Her ne kadar “2 liderli” dense de Kıbrıs konusunun her zaman Uluslar arası gerçekliği karşımıza gelmekten geri durmuyor. Senelerdir iki toplumlu denilen Kıbrıs döngüsünde, daha baştan Türkiye gerçeği ile başlayıp, İngiltere sinsi sömürge anlayışı ve Amerikan hegemonyacılık olguları hemen peşpeşe dizilip, bize genel mesajı da çakıyor. Tabi ki anlayana anla denecek derede ikilemli bir sonuca bağlıdır. Oysa önümüze hiçbirzaman Kıbrıs gerçeği ve onun sömürgesel hegemonya yapılanma kurumnsalaşan siyasal katagorisi konuşturulmuyor. Hat ta, brakın onubunu, Kıbrısda yaşanan önemli tarihi olayların dahi konuşulması hala tehlikeli. Toplumsal egemen siyasal linç edilme gerçeği hep başımızdaki salanan kılıç gibi dalgalanıyor. Bunu son KTÖS ajandasındaki bazı tarihi bilgilerin yazılmasıyla egemen yapının linç işaretli tepkileri ve konuyu bilip sesizce sistem içinde kalan “muhalefet” gerçeğini yeniden yaşattı. Onuniçin; Diyalektik bilen, Emperyalizmi iyi analiz eden, gerçeklerle siyasal yorum yapanlar, çeşitli sömürgeleşme veya hegemonya altında kalmanın anlamını binleler, özellikle bu yanlış deryada boğulmaması şart. Son bazı gelişmelerde de görüldü ki, hem muhalif, hem “solcu” hem de hesapta sistemi eleştirenlerin, açıklanan ve herkesin bildiği yaşamışlarda dahi şu şaşırtıcı kaçışı yaopıyorlardı! “Şimdi zamanımı” denilip, hala yarım asır önce yaşanan gelişmelerin açıklanmamasını savunur tavra girdiler. Ozaman da gerçekler bilinmeden, nasıl yüzleşme yapılacak! Gerçekleri imkarla yalanlarla yarının Kıbrısı nereye dek doğrudürüs kurulacak sorularını da sormak şart.
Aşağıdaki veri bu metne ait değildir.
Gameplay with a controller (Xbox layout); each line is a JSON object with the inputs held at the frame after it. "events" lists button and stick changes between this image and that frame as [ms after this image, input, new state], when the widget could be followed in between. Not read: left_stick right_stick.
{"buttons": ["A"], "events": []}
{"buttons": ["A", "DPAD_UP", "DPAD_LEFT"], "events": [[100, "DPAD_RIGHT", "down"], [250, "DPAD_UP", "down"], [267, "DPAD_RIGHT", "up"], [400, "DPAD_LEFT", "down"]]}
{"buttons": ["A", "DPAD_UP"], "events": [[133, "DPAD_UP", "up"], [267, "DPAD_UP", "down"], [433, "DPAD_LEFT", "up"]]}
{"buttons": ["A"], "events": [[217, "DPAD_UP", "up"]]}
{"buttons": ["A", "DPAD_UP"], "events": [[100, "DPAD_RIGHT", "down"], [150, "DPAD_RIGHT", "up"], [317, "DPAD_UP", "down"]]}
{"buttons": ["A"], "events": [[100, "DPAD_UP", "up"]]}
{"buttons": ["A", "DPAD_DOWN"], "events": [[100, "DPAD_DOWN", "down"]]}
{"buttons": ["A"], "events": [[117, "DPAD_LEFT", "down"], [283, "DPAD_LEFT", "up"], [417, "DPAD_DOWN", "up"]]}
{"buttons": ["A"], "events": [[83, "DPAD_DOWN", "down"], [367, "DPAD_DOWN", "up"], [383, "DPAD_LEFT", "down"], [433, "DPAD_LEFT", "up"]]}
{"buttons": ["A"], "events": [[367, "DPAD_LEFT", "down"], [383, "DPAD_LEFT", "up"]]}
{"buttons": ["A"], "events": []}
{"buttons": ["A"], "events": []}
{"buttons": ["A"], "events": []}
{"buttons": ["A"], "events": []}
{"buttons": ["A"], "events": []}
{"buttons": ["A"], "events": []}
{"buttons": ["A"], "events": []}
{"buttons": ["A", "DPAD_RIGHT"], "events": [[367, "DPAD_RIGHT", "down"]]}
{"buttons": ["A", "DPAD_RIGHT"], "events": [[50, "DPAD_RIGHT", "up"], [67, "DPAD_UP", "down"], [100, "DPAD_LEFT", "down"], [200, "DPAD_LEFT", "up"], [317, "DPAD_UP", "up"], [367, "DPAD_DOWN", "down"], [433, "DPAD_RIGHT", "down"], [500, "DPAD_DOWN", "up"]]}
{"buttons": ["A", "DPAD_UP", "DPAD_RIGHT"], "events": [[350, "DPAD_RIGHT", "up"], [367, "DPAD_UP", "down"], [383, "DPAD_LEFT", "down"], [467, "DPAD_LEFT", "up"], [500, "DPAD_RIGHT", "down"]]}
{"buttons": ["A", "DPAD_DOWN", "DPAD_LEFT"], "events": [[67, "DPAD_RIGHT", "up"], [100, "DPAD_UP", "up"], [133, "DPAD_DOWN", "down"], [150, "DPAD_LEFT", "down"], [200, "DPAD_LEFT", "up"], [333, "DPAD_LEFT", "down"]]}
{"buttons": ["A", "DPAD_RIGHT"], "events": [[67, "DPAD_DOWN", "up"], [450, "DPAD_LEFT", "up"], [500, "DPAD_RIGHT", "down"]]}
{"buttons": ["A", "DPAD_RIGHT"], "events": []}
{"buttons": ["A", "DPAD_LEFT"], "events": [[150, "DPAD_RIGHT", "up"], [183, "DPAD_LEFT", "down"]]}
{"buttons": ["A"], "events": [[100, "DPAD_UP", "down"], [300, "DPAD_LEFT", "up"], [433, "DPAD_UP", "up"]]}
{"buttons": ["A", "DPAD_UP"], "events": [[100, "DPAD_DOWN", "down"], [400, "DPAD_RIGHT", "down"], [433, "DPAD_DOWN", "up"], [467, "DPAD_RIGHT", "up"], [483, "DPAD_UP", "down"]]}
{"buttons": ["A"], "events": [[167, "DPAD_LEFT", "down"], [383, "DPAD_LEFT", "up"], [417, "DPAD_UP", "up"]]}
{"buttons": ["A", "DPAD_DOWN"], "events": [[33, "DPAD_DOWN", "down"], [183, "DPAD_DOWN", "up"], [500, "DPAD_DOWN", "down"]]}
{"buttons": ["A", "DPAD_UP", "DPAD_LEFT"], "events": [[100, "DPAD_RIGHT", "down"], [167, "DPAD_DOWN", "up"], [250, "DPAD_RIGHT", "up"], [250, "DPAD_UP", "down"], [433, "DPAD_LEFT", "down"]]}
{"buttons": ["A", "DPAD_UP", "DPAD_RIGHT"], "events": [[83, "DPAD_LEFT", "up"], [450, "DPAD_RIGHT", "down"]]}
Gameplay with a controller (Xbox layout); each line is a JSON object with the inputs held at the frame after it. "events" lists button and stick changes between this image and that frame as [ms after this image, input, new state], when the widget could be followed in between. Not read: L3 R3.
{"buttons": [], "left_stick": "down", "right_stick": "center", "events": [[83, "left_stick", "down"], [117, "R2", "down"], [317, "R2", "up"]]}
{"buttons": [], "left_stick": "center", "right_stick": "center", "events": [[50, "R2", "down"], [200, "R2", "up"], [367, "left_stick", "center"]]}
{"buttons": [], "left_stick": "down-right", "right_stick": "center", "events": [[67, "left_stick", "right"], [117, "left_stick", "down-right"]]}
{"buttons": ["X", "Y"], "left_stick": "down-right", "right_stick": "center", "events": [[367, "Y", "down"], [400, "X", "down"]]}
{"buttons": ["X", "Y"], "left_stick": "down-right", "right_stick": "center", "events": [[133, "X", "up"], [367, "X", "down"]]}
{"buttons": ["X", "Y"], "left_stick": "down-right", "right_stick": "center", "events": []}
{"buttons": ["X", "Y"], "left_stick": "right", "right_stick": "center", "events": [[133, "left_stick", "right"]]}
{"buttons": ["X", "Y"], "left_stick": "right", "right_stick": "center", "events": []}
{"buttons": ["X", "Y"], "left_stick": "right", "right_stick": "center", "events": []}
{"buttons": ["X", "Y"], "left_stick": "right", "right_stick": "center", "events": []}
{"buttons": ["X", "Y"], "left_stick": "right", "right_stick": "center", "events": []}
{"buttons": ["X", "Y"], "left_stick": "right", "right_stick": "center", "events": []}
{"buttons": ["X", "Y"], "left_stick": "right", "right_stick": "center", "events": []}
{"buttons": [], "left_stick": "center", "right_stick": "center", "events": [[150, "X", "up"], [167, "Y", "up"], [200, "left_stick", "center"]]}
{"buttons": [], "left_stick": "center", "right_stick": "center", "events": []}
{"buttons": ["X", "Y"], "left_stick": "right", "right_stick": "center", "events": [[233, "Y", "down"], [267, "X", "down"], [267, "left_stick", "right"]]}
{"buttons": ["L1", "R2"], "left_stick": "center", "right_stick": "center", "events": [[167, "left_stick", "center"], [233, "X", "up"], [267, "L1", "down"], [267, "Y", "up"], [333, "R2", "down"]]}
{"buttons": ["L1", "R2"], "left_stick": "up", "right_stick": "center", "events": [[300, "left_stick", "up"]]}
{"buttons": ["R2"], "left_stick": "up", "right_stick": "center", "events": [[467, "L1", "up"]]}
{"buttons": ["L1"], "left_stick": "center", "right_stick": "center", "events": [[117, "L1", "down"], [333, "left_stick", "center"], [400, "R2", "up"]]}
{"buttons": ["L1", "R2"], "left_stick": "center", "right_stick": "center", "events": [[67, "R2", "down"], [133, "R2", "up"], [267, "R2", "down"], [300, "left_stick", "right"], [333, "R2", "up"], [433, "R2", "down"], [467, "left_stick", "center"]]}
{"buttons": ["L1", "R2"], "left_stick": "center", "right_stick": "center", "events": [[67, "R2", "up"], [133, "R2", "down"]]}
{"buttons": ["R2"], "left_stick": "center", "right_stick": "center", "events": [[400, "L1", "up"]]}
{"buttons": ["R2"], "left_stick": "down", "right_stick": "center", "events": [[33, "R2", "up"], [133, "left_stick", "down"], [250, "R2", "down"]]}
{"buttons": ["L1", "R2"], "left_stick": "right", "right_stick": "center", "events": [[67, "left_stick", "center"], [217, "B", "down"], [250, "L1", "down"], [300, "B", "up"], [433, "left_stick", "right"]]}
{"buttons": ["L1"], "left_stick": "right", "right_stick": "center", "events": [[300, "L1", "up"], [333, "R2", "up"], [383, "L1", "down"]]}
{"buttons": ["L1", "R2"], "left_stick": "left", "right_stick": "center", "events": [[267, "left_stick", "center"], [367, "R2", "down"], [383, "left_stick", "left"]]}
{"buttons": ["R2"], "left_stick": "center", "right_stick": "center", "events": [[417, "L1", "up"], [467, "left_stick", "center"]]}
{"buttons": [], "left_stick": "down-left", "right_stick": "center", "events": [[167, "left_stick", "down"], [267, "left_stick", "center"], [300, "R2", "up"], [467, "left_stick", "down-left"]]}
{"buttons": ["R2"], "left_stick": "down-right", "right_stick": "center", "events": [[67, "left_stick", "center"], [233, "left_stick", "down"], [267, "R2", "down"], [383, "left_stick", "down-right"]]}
Oysa herkes bilir ki çoğu yazılan resmi tarih yanlıştır. Doğruları bilip de konuşmamak da “zamanı deyil le” savunma refleksi kültürleşti. Bunlar son günelrde yeniden yaşandı. Tabi ki masanın şekli ve hala konuşturulmayan Kıbrıs gerçekleri ile Cenevre nereye yönelir sorusuna da oldukça yalın yanıt var! Sistem bölgesel koşullar gerektiriyorsa dizayin yapacak. Her güç kendi hegemonyası için de fırsatı kolamaya çalışacak. Zaten baştan yoğunlaşan konu Kıbrısın bağımsız ve özgür olması deyil, belirli güçlerin de adada kalıcılaşma ayarlarının yapılma şekline ve yasadışlılıkları nasıl yasalaşma konumları olmaktadır. Boşuna deyil “Grantörlük, askerlerin varlığı, Kırmızı çizgiler ve verilecek tavizlerle” yoğüunlaşma tartışmaları yapılmıyor!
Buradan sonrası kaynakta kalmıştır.